CIRQUE DU SOLEIL -- WORLDS AWAY 3D , USA , 2012, MPAA Rating : PG for some dramatic images and mild sensuality

Cirque du Soleil never really found a purchase in those specials to be found on television. The small screen was far too diminutive, even in its larger versions, to convey the ambitious, aethereal, and surrealistic flights of fancy that are the Cirque’s trademark. That and the inherent flatness of the medium. All that has been remedied and then some with CIRQUE DU SOLEIL: WORLDS AWAY 3D. All the immediacy of a live performance, plus an experience that being in the audience can never include: the sensation of being in the midst of the performers, or viewing them from above, below, or in the endless revelation of slow-motion,

Written and directed by Andrew Adamson (SHREK), and incorporating Cirque’s Ka, Mystere, The Beatles. Love, O, Viva Elvis, and Zumanity, it tells the tale of Mia (Erica Linz), an adventurous waif who is smitten by The Aerialist (Ivan Zaripov) while visiting an enigmatic circus in this world. Magically transported from there to a different part of the time/space continuum, her adventures while searching for her Aerialist involve stops in each of the ci-mentioned shows, customized to the present action. It’s big. It’s bold, And it’s sublime.

Linz, a Cirque veteran, is allowed to demonstrate her considerable emotive power before finally taking to the aerial straps for a breathtaking, and mostly airborne, pas de deux with Zaripov. Her interludes tie the action of so many different shows together, but without forcing a traditional narrative on the proceedings. Rather, this is journey of pure emotion, full of twist, turns, and the wonder of the unexpected.

Left-brain, linear logic has no place here. These worlds are the stuff of subliminal symbolism, whether contortionists rising from the waves to turn their bodies into curlicues, or hipsters bouncing and flying their way around an oversized pinball machine as Elvis gets his R&B on. The adventure operates in a non-verbal space of resonant and high-pitched emotions of all types. The small whimsy of a tricycle piloted only by a pair of yellow gumboots coexists in perfect, even symbiotic, harmony with Asian warriors battling it out on a stage upended into a verticality that proves no hindrance to either the graceful chorography, nor the fierceness of the action.
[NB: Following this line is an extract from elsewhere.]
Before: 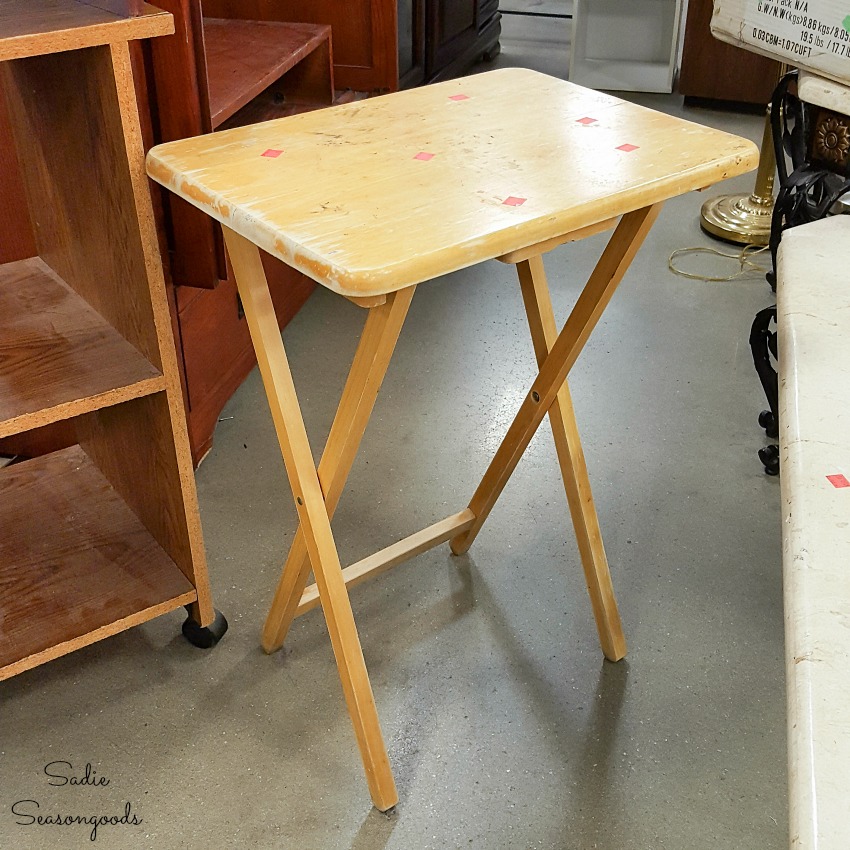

The flawless artistry of the human form defying physics and physiology with effortless grace, spiked with pathos, wit, romance, or mystery, is a marvel to behold. The 3D gives the proper sense of space and proportion, making the experience more real than real, which, in an oddly pertinent way, is exactly what the Cirque du Soleil is all about. CIRQUE DU SOLEIL: WORLDS AWAY 3D can take its place as yet another, and perfectly valid, iteration of founder Guy Laliberte’s vision.